Thursday, June 4, 2009

A Long Dead Economist

That economist is Keynes.
Keynes is dead and hopefully too will his General Theory, soon.

I'm not a big fan of Keynes. I think his theories have given politicians a carte blanc to spend spend spend, with no fear of ever paying the bill. With over a trillion dollar deficits this year and rising budget deficits for years to come, all based on a theory of a long dead economist. Maybe we should be looking to see if any of his theories proved to be right?

That is a topic for another day but I found this article to be good. Mainly because I really don't like Paul Krugman.

No doubt there are powerful deflationary headwinds blowing in the other direction today. There is surplus capacity in world manufacturing. But the price of key commodities has surged since February. Monetary expansion in the US, where M2 is growing at an annual rate of 9 per cent, well above its post-1960 average, seems likely to lead to inflation if not this year, then next. In the words of the Chinese central bank’s latest quarterly report: “A policy mistake ... may bring inflation risks to the whole world.”

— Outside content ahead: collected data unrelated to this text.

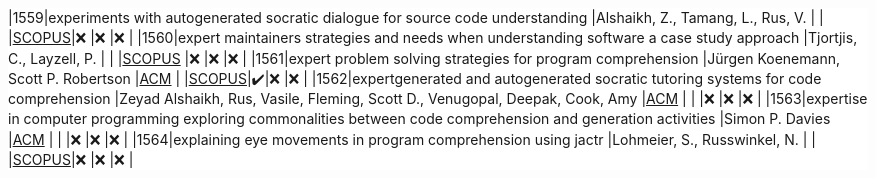 |1559|experiments with autogenerated socratic dialogue for source code understanding                                                                                                                                                                                               |Alshaikh, Z., Tamang, L., Rus, V.                                                                                                                                                                                                           |                                                                                                                       |                                                                                                                     |[SCOPUS](https://www.scopus.com/inward/record.url?eid=2-s2.0-85135934935&partnerID=40&md5=7260fcc411ef49a3a56ef1fbd98148b6)|:x:               |:x:               |:x:               |
|1560|expert maintainers strategies and needs when understanding software a case study approach                                                                                                                                                                                    |Tjortjis, C., Layzell, P.                                                                                                                                                                                                                   |                                                                                                                       |                                                                                                                     |[SCOPUS](https://www.scopus.com/inward/record.url?eid=2-s2.0-0035692966&partnerID=40&md5=a146d9ae1b406d43abe01a778960778f) |:x:               |:x:               |:x:               |
|1561|expert problem solving strategies for program comprehension                                                                                                                                                                                                                  |Jürgen Koenemann, Scott P. Robertson                                                                                                                                                                                                        |[ACM](https://dl.acm.org/doi/10.1145/108844.108863)                                                                    |                                                                                                                     |[SCOPUS](https://www.scopus.com/inward/record.url?eid=2-s2.0-14944367710&partnerID=40&md5=e9498ca68e0a0ad4f1ee08b54975fe83)|:heavy_check_mark:|:x:               |:x:               |
|1562|expertgenerated and autogenerated socratic tutoring systems for code comprehension                                                                                                                                                                                           |Zeyad Alshaikh, Rus, Vasile, Fleming, Scott D., Venugopal, Deepak, Cook, Amy                                                                                                                                                                |[ACM](https://dl.acm.org/doi/book/10.5555/AAI28648069)                                                                 |                                                                                                                     |                                                                                                                           |:x:               |:x:               |:x:               |
|1563|expertise in computer programming exploring commonalities between code comprehension and generation activities                                                                                                                                                               |Simon P. Davies                                                                                                                                                                                                                             |[ACM](https://dl.acm.org/doi/10.5555/647943.742836)                                                                    |                                                                                                                     |                                                                                                                           |:x:               |:x:               |:x:               |
|1564|explaining eye movements in program comprehension using jactr                                                                                                                                                                                                                |Lohmeier, S., Russwinkel, N.                                                                                                                                                                                                                |                                                                                                                       |                                                                                                                     |[SCOPUS](https://www.scopus.com/inward/record.url?eid=2-s2.0-85085615972&partnerID=40&md5=935236b1cf0a9251d8fd208797319528)|:x:               |:x:               |:x:               |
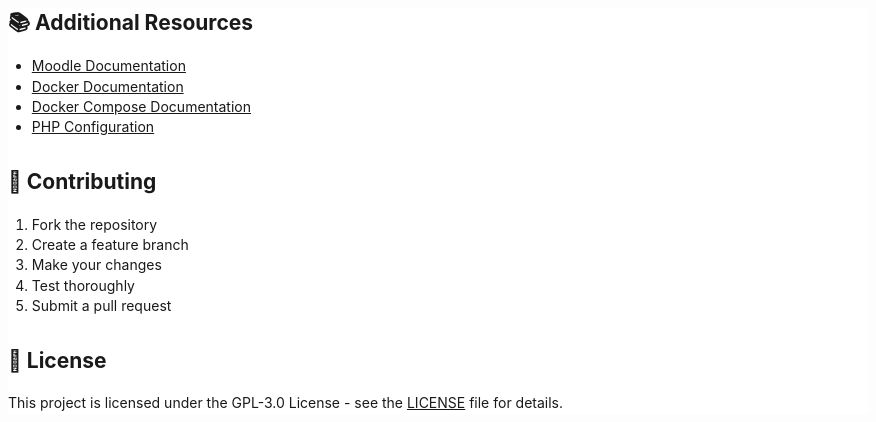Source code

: ## 📚 Additional Resources

- [Moodle Documentation](https://docs.moodle.org/)
- [Docker Documentation](https://docs.docker.com/)
- [Docker Compose Documentation](https://docs.docker.com/compose/)
- [PHP Configuration](https://www.php.net/manual/en/configuration.php)

## 🤝 Contributing

1. Fork the repository
2. Create a feature branch
3. Make your changes
4. Test thoroughly
5. Submit a pull request

## 📄 License

This project is licensed under the GPL-3.0 License - see the [LICENSE](LICENSE) file for details. 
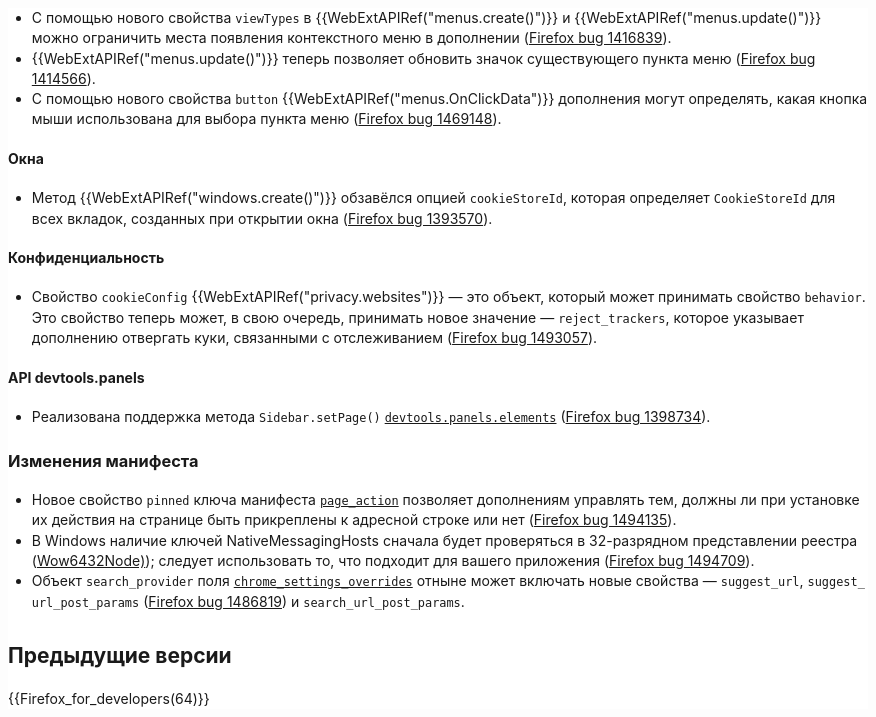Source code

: - С помощью нового свойства `viewTypes` в {{WebExtAPIRef("menus.create()")}} и {{WebExtAPIRef("menus.update()")}} можно ограничить места появления контекстного меню в дополнении ([Firefox bug 1416839](https://bugzil.la/1416839)).
- {{WebExtAPIRef("menus.update()")}} теперь позволяет обновить значок существующего пункта меню ([Firefox bug 1414566](https://bugzil.la/1414566)).
- С помощью нового свойства `button` {{WebExtAPIRef("menus.OnClickData")}} дополнения могут определять, какая кнопка мыши использована для выбора пункта меню ([Firefox bug 1469148](https://bugzil.la/1469148)).

#### Окна

- Метод {{WebExtAPIRef("windows.create()")}} обзавёлся опцией `cookieStoreId`, которая определяет `CookieStoreId` для всех вкладок, созданных при открытии окна ([Firefox bug 1393570](https://bugzil.la/1393570)).

#### Конфиденциальность

- Свойство `cookieConfig` {{WebExtAPIRef("privacy.websites")}} — это объект, который может принимать свойство `behavior`. Это свойство теперь может, в свою очередь, принимать новое значение — `reject_trackers`, которое указывает дополнению отвергать куки, связанными с отслеживанием ([Firefox bug 1493057](https://bugzil.la/1493057)).

#### API devtools.panels

- Реализована поддержка метода `Sidebar.setPage()` [`devtools.panels.elements`](/ru/docs/Mozilla/Add-ons/WebExtensions/API/devtools/panels/elements) ([Firefox bug 1398734](https://bugzil.la/1398734)).

### Изменения манифеста

- Новое свойство `pinned` ключа манифеста [`page_action`](/ru/docs/Mozilla/Add-ons/WebExtensions/manifest.json/page_action) позволяет дополнениям управлять тем, должны ли при установке их действия на странице быть прикреплены к адресной строке или нет ([Firefox bug 1494135](https://bugzil.la/1494135)).
- В Windows наличие ключей NativeMessagingHosts сначала будет проверяться в 32-разрядном представлении реестра ([Wow6432Node)](https://en.wikipedia.org/wiki/WoW64#Registry_and_file_system)); следует использовать то, что подходит для вашего приложения ([Firefox bug 1494709](https://bugzil.la/1494709)).
- Объект `search_provider` поля [`chrome_settings_overrides`](/ru/docs/Mozilla/Add-ons/WebExtensions/manifest.json/chrome_settings_overrides) отныне может включать новые свойства — `suggest_url`, `suggest_url_post_params` ([Firefox bug 1486819](https://bugzil.la/1486819)) и `search_url_post_params`.

## Предыдущие версии

{{Firefox_for_developers(64)}}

The policy mistake has already been made – to adopt the fiscal policy of a world war to fight a recession. In the absence of credible commitments to end the chronic US structural deficit, there will be further upward pressure on interest rates, despite the glut of global savings. It was Keynes who noted that “even the most practical man of affairs is usually in the thrall of the ideas of some long-dead economist”. Today the long-dead economist is Keynes, and it is professors of economics, not practical men, who are in thrall to his ideas.